И меня критиковали. Надо сохранять семейные традиции. А дилдо стеклянное наводит на меня тоску — я боюсь, что оно в ком-нибудь сломается. И дочь мою, и этого ее бездарного корейца засудят.

— Ты ничего не понимаешь в бизнесе! Мы регистрируемся как общество с ограниченной ответственностью.

Я тоже хочу ограниченной ответственности. Что я вообще понимаю? В том мире, где я росла, не то что стеклянные члены — локти не полагалось класть на стол.

Если бы моя мать знала, что ее внучка захочет открыть лавочку по продаже секс-игрушек, она бы сказала: «Какое низменное занятие!».

И это она сказала бы про торговлю, а не про секс-игрушки, про которые она не знала, что это такое. А если б догадалась в глубине души, то даже самой себе не призналась бы. Уважающая себя женщина не могла о такой низменной гадости догадываться.
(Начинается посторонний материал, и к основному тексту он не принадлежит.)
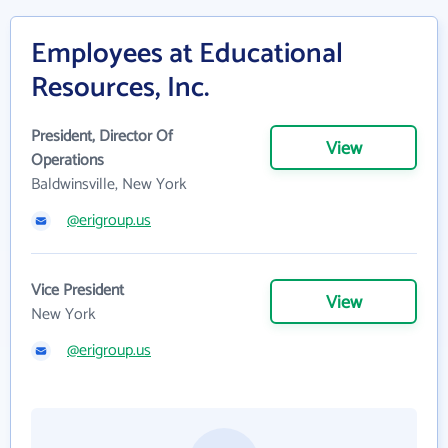
Employees at Educational
Resources, Inc.
President, Director Of
View
Operations
Baldwinsville, New York
@erigroup.us
Vice President
View
New York
@erigroup.us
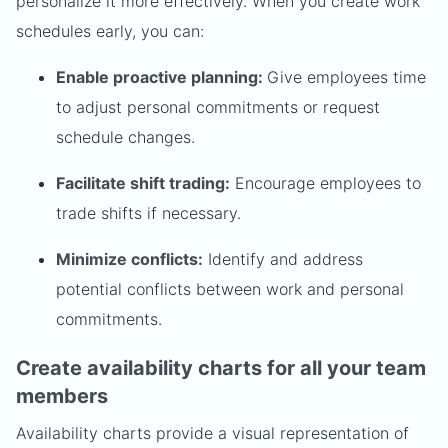
personalize it more effectively. When you create work
schedules early, you can:
Enable proactive planning:
Give employees time
to adjust personal commitments or request
schedule changes.
Facilitate shift trading:
Encourage employees to
trade shifts if necessary.
Minimize conflicts:
Identify and address
potential conflicts between work and personal
commitments.
Create availability charts for all your team
members
Availability charts provide a visual representation of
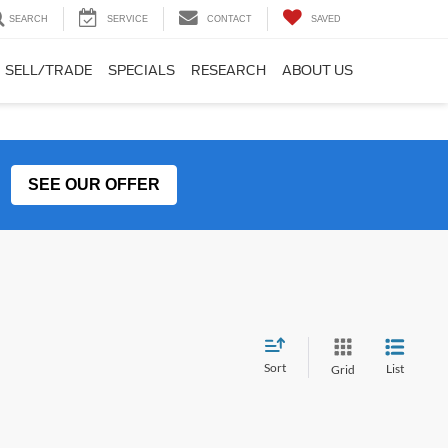
SEARCH
SERVICE
CONTACT
SAVED
SELL/TRADE
SPECIALS
RESEARCH
ABOUT US
SEE OUR OFFER
Sort
List
Grid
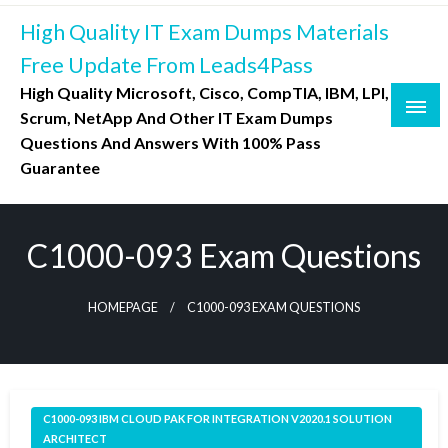
Skip
High Quality IT Exam Dumps Materials
to
content
Free Update From Leads4Pass
High Quality Microsoft, Cisco, CompTIA, IBM, LPI,
Scrum, NetApp And Other IT Exam Dumps
Questions And Answers With 100% Pass
Guarantee
C1000-093 Exam Questions
HOMEPAGE
C1000-093 EXAM QUESTIONS
C1000-093 IBM CLOUD PAK FOR INTEGRATION V2020.1 SOLUTION
ARCHITECT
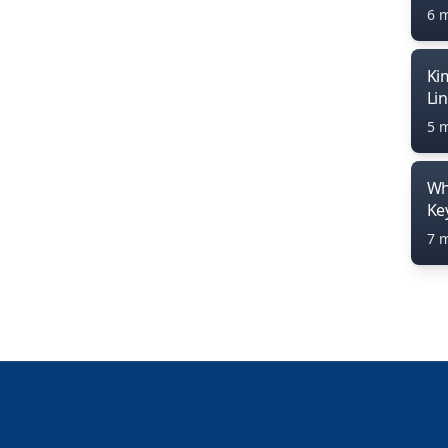
6 
Ki
Li
5 
Wh
Ke
7 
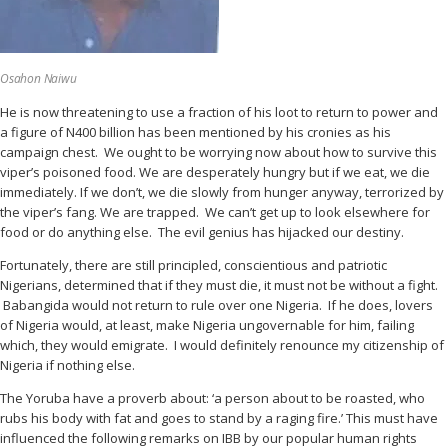
Osahon Naiwu
He is now threatening to use a fraction of his loot to return to power and
a figure of N400 billion has been mentioned by his cronies as his
campaign chest. We ought to be worrying now about how to survive this
viper’s poisoned food. We are desperately hungry but if we eat, we die
immediately. If we don’t, we die slowly from hunger anyway, terrorized by
the viper’s fang. We are trapped. We can’t get up to look elsewhere for
food or do anything else. The evil genius has hijacked our destiny.
Fortunately, there are still principled, conscientious and patriotic
Nigerians, determined that if they must die, it must not be without a fight.
Babangida would not return to rule over one Nigeria. If he does, lovers
of Nigeria would, at least, make Nigeria ungovernable for him, failing
which, they would emigrate. I would definitely renounce my citizenship of
Nigeria if nothing else.
The Yoruba have a proverb about: ‘a person about to be roasted, who
rubs his body with fat and goes to stand by a raging fire.’ This must have
influenced the following remarks on IBB by our popular human rights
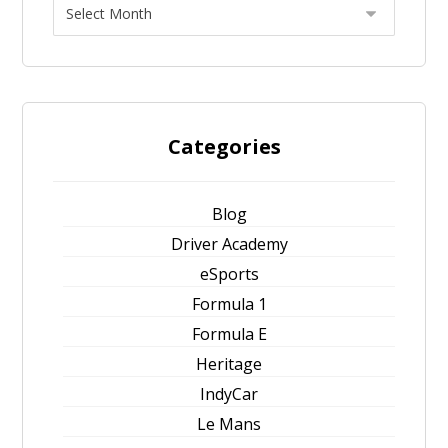
Categories
Blog
Driver Academy
eSports
Formula 1
Formula E
Heritage
IndyCar
Le Mans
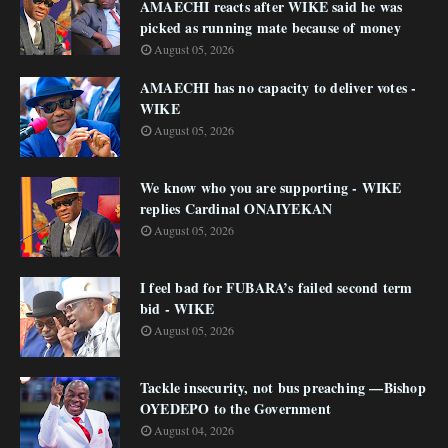
AMAECHI reacts after WIKE said he was
picked as running mate because of money
August 05, 2026
AMAECHI has no capacity to deliver votes -
WIKE
August 05, 2026
We know who you are supporting - WIKE
replies Cardinal ONAIYEKAN
August 05, 2026
I feel bad for FUBARA’s failed second term
bid - WIKE
August 05, 2026
Tackle insecurity, not bus preaching —Bishop
OYEDEPO to the Government
August 04, 2026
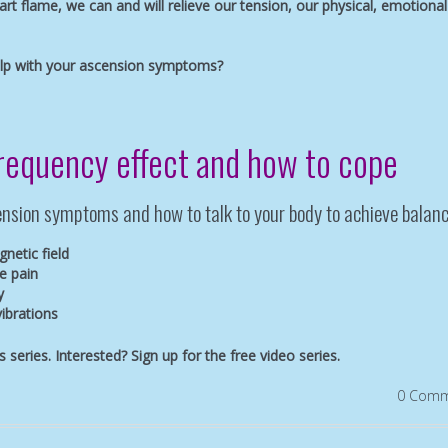
art flame, we can and will relieve our tension, our physical, emotional
elp with your ascension symptoms?
frequency effect and how to cope
scension symptoms and how to talk to your body to achieve balanc
netic field
e pain
y
vibrations
is series. Interested?
Sign up for the free video series.
0 Comm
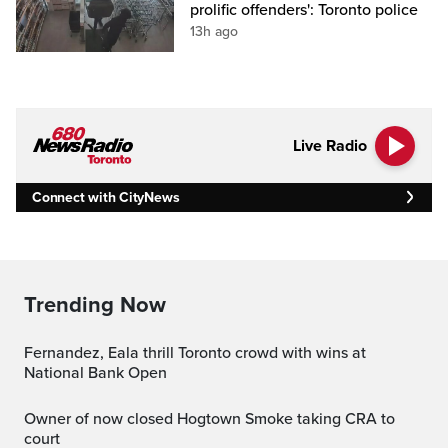
prolific offenders': Toronto police
13h ago
Live Radio
Connect with CityNews
Trending Now
Fernandez, Eala thrill Toronto crowd with wins at
National Bank Open
Owner of now closed Hogtown Smoke taking CRA to
court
У нас было строгое воспитание; низменное не признавалось существующим. Даже некоторые функции организма в идеальном мире должны были отмереть, как деньги. Я лет до шести надеялась, например, что при коммунизме не надо будет ходить на горшок.

А когда мне объяснили, как делаются дети, я вовсе не смутилась и не расстроилась. Я сказала: «Такого не может быть. Может, так было в прошлом, до революции, но теперь это запрещено!» А Тамарка, которая в бараке жила: «Ну, — она сказала, — ну, с тобой дойдешь». — Она прямо загибаться начала, прямо ухихикалась. «Наверное, есть такие клиники, — объяснила я терпеливо, — диспансеры. Туда приходят, и государство выдает таблетки. По талончикам».